In industrial restructuring, we formulated and implemented development
programs and industrial policies for energy, important raw material production,
equipment manufacturing and other sectors, and adopted policy measures to
encourage development of the wholesale and retail industry. We guided and
supported major industries to ensure their sound development and closed down a
number of production facilities that had backward equipment, wasted energy,
created serious pollution and were unsafe.
We paid particular attention to energy and resource conservation and
environmental protection and laid out tasks, policies and measures for building
a resource-conserving society and developing a circular economy in order to
change the pattern of economic growth. We launched 178 major projects that save
energy and water and comprehensively utilize resources. Management of mineral
exploration and exploitation, land use, and urban and rural planning was
enhanced. Last year, 15.2 billion yuan from the sale of treasury bonds was used
to finance key ecological projects undertaken to prevent and control pollution
in the basins of the Huai River, Tai Lake and other major rivers and lakes,
protect virgin forests, return farmland to forests or grassland, and prevent and
control desertification.
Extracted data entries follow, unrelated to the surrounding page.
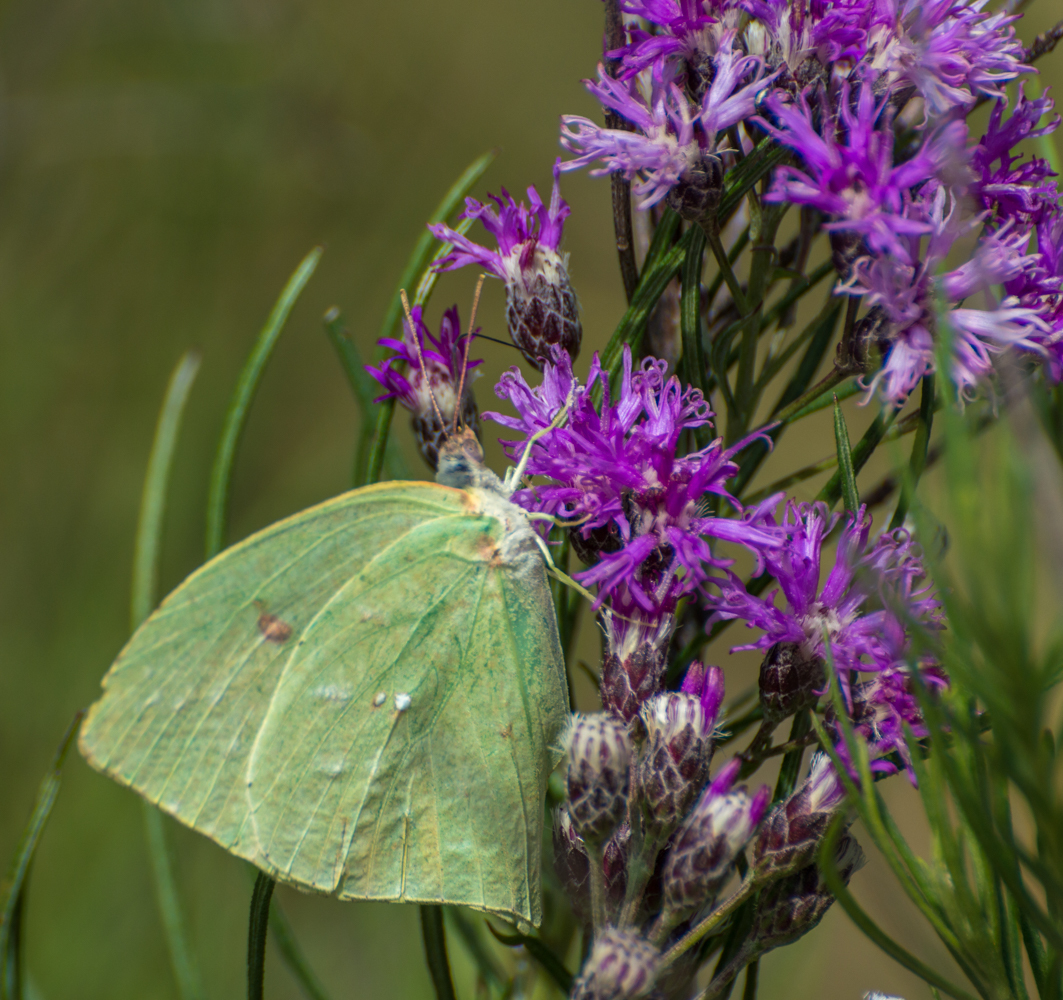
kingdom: Animalia
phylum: Arthropoda
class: Insecta
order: Lepidoptera
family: Pieridae
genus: Phoebis
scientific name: Phoebis neocypris
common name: Tailed sulphur
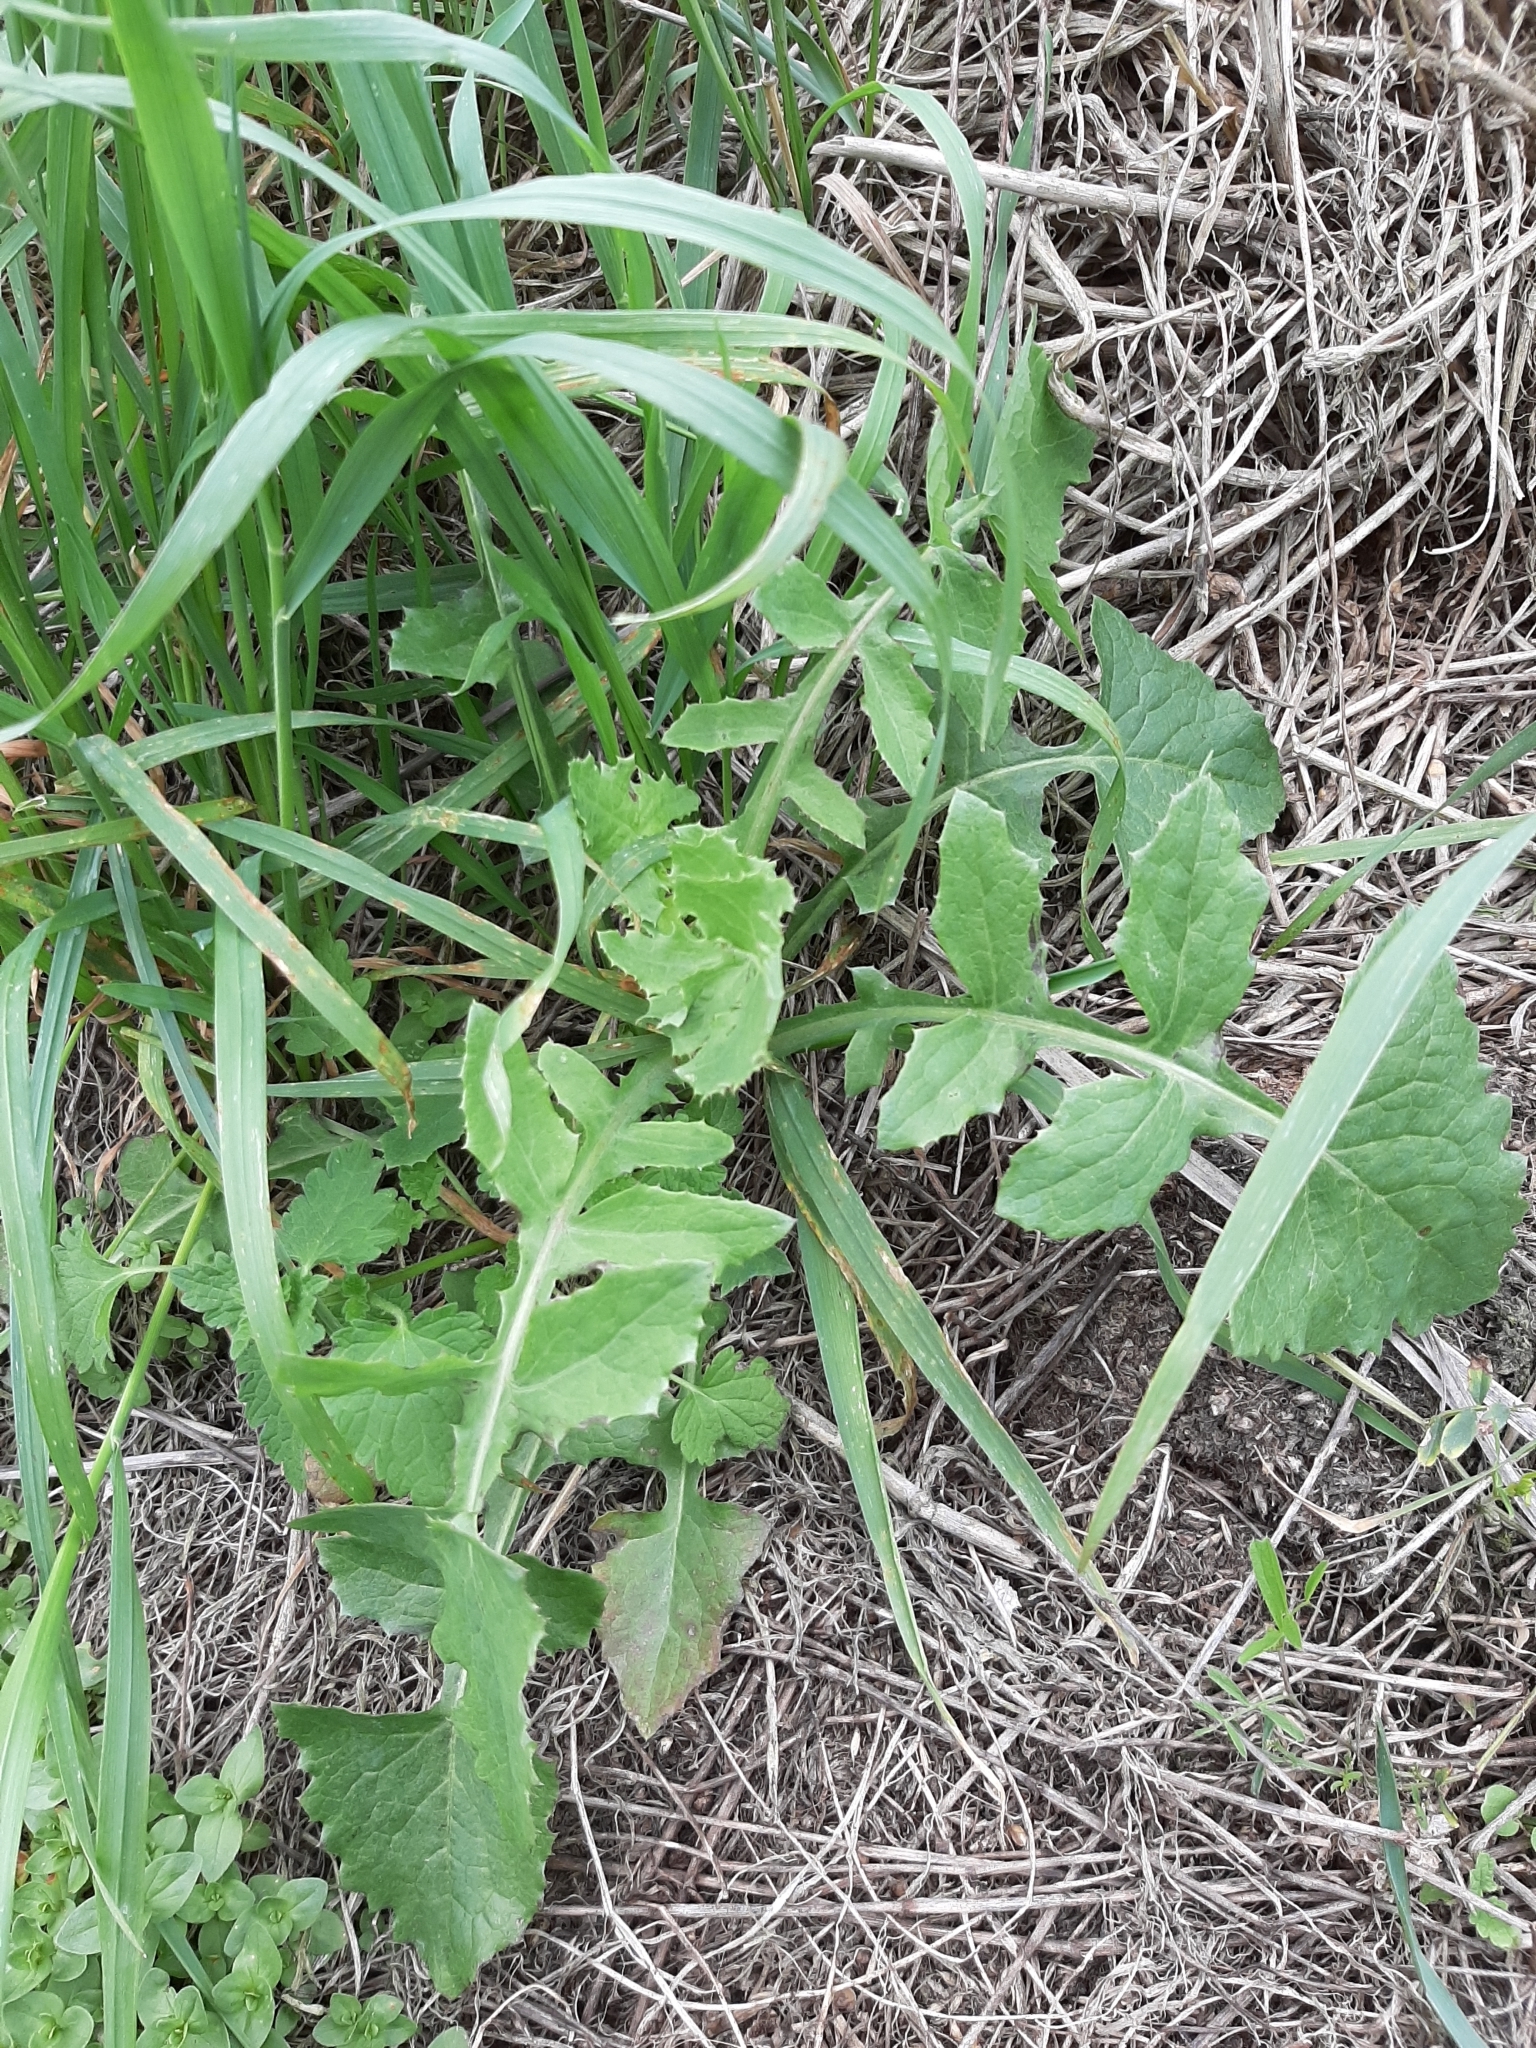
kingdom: Plantae
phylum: Tracheophyta
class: Magnoliopsida
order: Asterales
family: Asteraceae
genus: Sonchus
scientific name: Sonchus oleraceus
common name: Common sowthistle
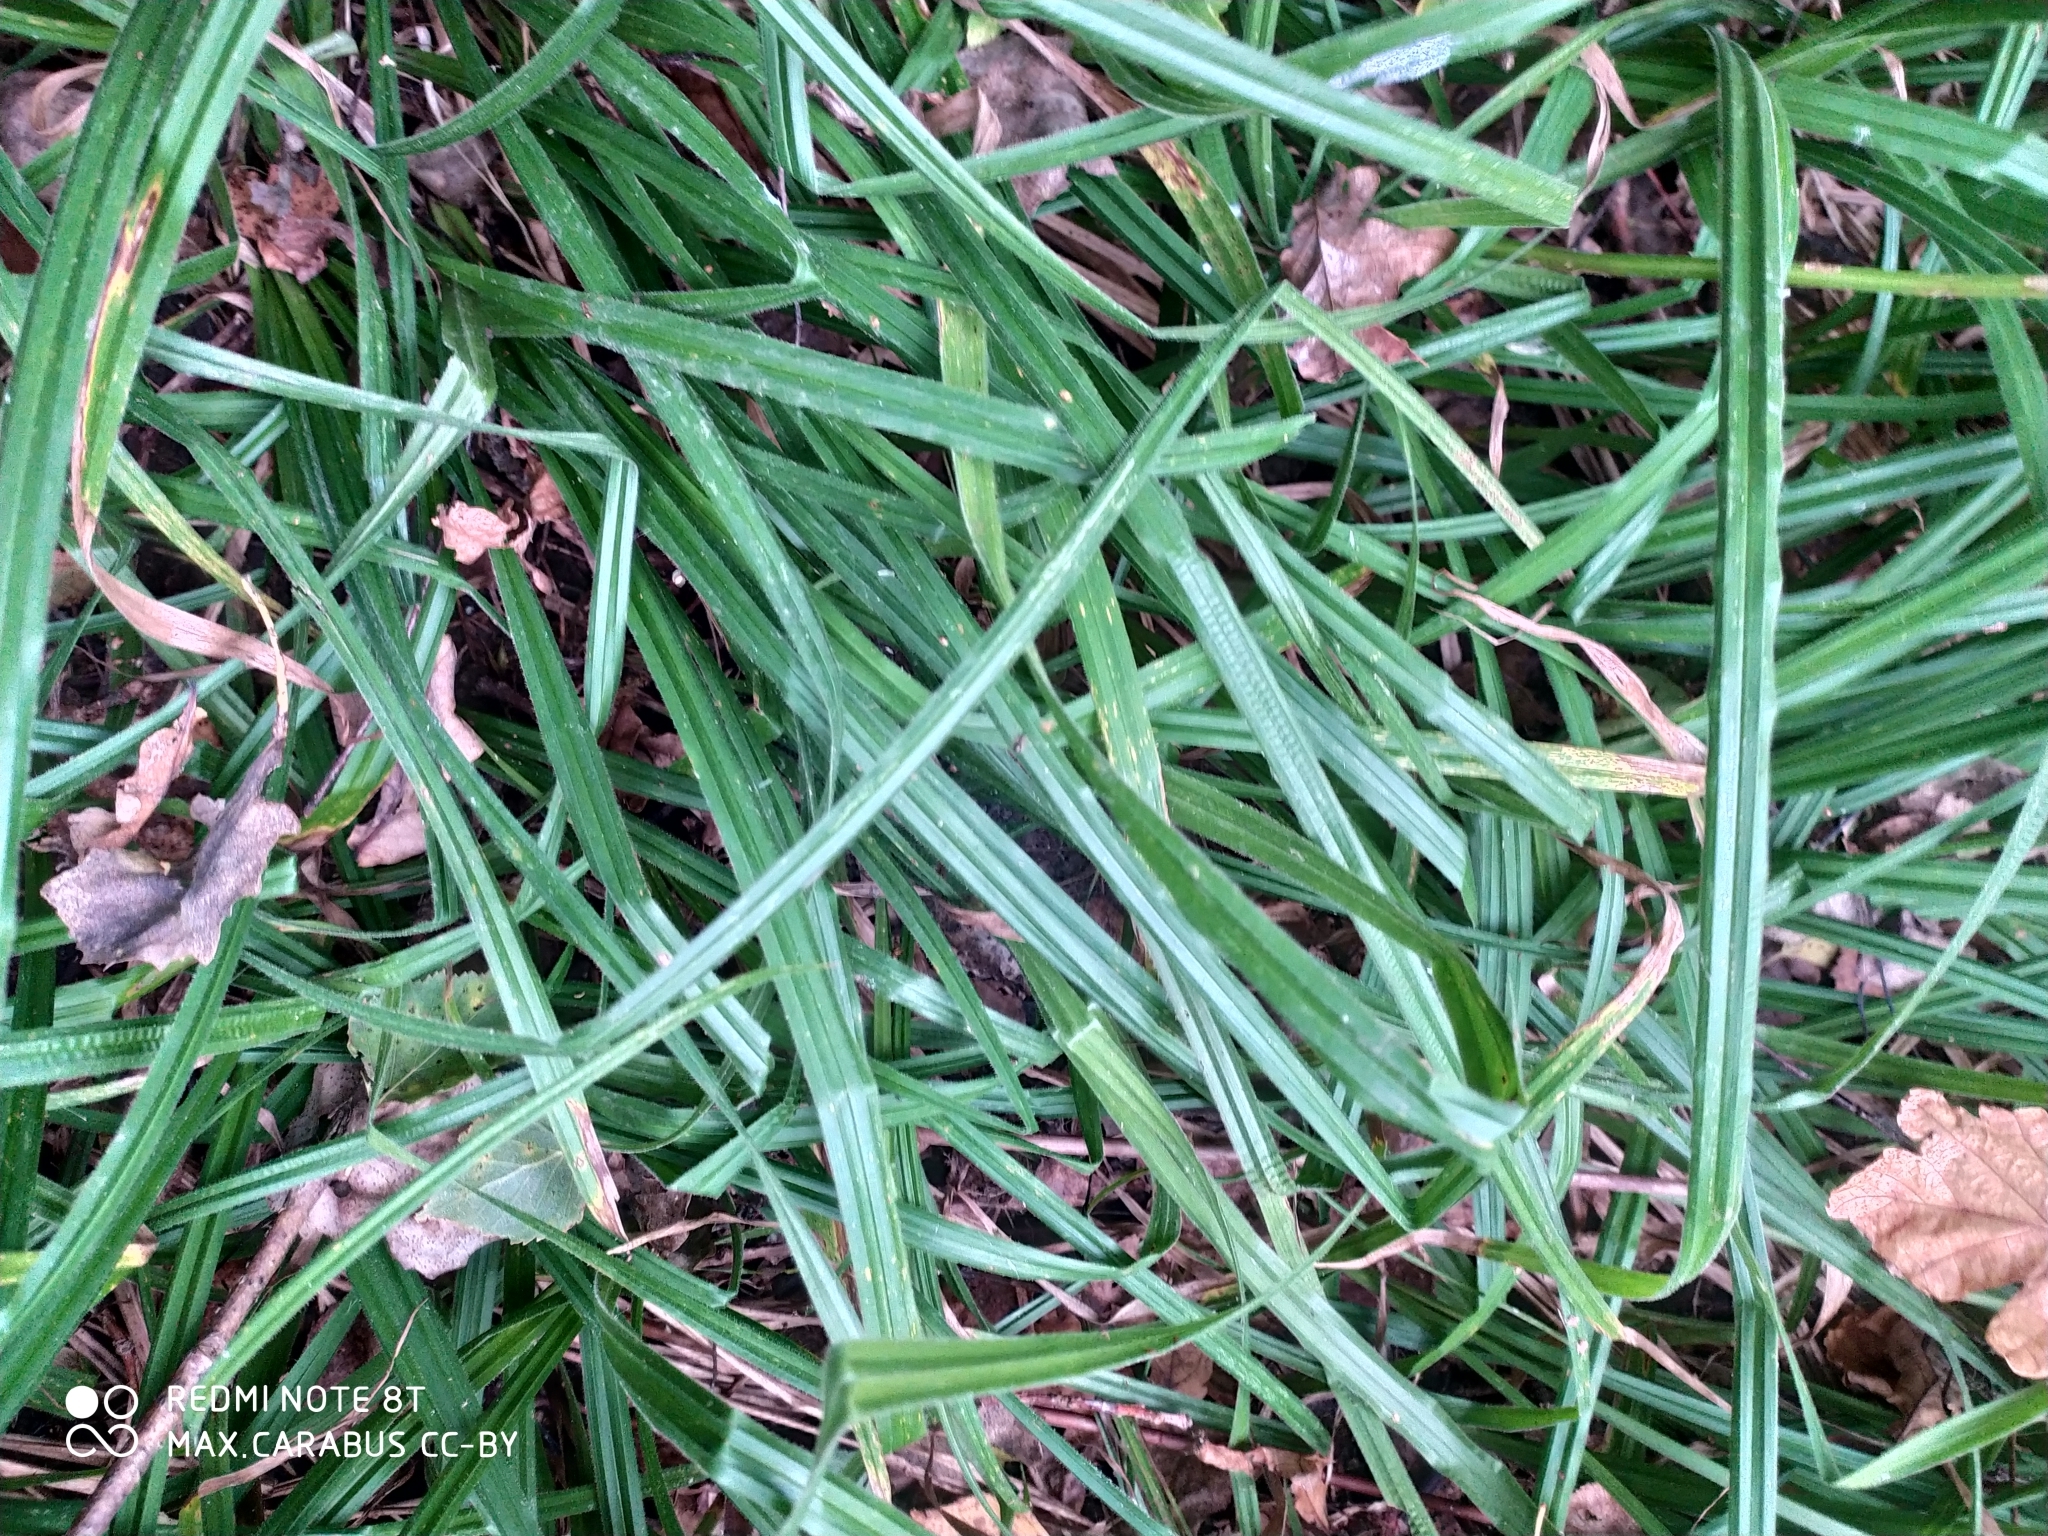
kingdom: Plantae
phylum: Tracheophyta
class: Liliopsida
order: Poales
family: Cyperaceae
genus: Carex
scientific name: Carex pilosa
We launched special projects to address serious
environmental problems that were endangering people's health.
3. Deepening economic restructuring and opening China further to the outside
world. Trials of comprehensive rural reform were carried forward. Significant
progress was made in introducing a shareholding system in state-owned commercial
banks and in reforming rural credit cooperatives. Reform of the shareholder
structure of listed companies made steady progress. Reform of the mechanism for
setting the Renminbi exchange rate was implemented smoothly. Introduction of a
modern corporate structure in state-owned enterprises was accelerated. A total
of 21.9 billion yuan was allocated by the central government to subsidize the
policy-based closure and bankruptcy of 116 state-owned enterprises. The work of
relieving enterprises of their obligation to operate social programs continued.
Reform in the areas of public finance, tax, investment and pricing was deepened.
Reform of the postal service system was initiated. Further progress was made in
the reform of the railway and civil aviation systems. Policy measures were
adopted to encourage, support and guide the growth of the non-public sector of
the economy. Breakthroughs were made in reforms in some major areas.
We actively addressed new issues arising in the course of opening China to
the outside world. The structure of foreign trade was improved by adjusting
policies concerning export rebates, tariffs and processing trade. The export
rebate mechanism was improved. Steady progress was made in opening the service
sector to foreign competition. Overall arrangements were made for work after the
transition period following China's entry into the WTO.